Religion "is definitely a theme in the record, but I don't feel like it is the record," says Nau. "People would be missing out on much more if that's the main focus. At the same time, I realize that there's a lot of spiritual imagery in there. But a lot of times, that spiritual imagery represents unspiritual things."

And, ironically, "Jesus" has earned Nau criticism from both sides of the fence. "I've gotten letters from Christian folks or Christian radio stations who were just like, 'What in the hell are you talking about, this is complete blasphemy.' And then at the same time, other folks will be like, "Why did you say 'Jesus', it really detaches me from the song." Today, he shies away from saying that it's strictly a song about the Messiah. "That song was just about an untouchable thing or being-- something that I couldn't relate to, but severely wanted to be able to. I used Jesus as the subject, simply because it was the first thing that came to mind. Maybe I should have used one of my close friends instead."
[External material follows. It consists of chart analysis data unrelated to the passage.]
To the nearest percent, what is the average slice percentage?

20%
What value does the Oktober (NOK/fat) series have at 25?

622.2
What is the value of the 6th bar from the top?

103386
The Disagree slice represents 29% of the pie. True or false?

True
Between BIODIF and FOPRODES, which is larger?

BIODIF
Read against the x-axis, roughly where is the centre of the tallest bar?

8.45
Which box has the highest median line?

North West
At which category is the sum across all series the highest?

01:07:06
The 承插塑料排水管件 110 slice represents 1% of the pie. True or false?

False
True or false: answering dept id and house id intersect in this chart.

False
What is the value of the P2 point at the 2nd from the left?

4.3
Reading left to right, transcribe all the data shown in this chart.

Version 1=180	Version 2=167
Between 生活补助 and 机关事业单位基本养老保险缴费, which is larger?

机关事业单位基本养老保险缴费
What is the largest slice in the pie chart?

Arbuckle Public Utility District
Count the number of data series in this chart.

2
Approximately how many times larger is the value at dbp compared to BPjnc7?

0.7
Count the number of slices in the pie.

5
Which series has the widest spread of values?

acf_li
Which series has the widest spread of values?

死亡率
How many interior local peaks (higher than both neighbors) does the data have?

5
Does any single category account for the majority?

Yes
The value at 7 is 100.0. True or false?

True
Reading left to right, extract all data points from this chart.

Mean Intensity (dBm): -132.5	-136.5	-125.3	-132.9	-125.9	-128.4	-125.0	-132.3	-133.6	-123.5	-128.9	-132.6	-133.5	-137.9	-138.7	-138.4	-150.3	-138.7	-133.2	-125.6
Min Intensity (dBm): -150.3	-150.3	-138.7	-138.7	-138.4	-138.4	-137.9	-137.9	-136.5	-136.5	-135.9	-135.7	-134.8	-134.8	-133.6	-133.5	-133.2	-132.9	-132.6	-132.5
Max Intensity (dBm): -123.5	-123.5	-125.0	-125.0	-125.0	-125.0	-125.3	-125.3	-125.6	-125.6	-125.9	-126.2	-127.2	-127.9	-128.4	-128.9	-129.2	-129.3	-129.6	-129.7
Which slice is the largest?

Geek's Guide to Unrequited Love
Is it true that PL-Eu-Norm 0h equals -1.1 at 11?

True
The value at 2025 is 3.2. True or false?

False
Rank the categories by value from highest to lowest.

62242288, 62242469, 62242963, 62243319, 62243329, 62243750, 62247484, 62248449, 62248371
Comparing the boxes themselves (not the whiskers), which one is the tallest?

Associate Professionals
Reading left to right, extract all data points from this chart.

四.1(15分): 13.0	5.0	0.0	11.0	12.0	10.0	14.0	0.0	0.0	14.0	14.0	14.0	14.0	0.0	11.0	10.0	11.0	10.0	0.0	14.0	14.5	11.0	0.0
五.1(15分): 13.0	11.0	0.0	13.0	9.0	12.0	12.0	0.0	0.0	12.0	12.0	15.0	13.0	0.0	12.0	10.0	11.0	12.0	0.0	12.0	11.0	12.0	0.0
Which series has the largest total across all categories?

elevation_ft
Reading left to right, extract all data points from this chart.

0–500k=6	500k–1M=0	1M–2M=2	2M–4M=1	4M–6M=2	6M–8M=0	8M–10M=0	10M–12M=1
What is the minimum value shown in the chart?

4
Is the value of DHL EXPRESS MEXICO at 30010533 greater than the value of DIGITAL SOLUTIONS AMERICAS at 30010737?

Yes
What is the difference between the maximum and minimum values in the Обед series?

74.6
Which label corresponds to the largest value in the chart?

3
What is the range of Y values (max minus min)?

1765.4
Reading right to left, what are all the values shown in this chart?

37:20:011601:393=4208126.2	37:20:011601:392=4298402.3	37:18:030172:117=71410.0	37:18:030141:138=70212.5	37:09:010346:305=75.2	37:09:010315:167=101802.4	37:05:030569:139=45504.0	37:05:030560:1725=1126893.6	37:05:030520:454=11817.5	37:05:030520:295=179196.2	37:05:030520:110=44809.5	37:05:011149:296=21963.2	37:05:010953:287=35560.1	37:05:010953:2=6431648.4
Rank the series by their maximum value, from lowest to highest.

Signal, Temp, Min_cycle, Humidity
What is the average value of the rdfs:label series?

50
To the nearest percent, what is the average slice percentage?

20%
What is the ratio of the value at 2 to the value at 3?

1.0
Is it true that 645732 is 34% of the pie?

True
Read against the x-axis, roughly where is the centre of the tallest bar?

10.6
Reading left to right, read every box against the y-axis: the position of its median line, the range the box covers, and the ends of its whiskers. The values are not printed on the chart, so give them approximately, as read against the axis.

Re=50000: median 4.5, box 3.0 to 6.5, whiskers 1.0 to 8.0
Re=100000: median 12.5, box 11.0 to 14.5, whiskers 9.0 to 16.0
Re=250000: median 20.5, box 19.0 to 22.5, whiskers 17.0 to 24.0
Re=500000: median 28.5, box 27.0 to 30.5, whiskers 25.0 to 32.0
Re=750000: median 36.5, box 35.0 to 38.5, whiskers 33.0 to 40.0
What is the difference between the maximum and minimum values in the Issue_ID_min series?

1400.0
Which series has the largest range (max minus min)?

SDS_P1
But the shame here isn't that people made the wrong assumptions about Page France, but that they would ever have dismissed him over his beliefs in the first place. Even a religious performer can convey doubt and conflict. Sure, the bands that rocked the Christian festival at your local speedway stick to celebration and sin, but consider the work of people who are described as "thinking Christians"-- a term that's about as patronizing as "intelligent dance music," but let's go with it for now. Take the quest for spirituality on Talk Talk's Laughing Stock, or the piety and humility of Sufjan Stevens' Seven Swans, or to widen the circle, the furious morality of the abolitionist preacher in Marilynne Robinson's Gilead, or the scene in Kenneth Lonergan's You Can Count on Me in which the reverend asks Mark Ruffalo's drifter if he considers his life important. If we shun the religious content of these works, we're missing their emotional and intellectual power.

You can disagree with the church of your choice, but to dismiss religion altogether-- and to write off the best ideas, the best people and of course, the best indie rockers-- that come out of it, seems pointless. Why shoot the messenger just because you're scared he has a message?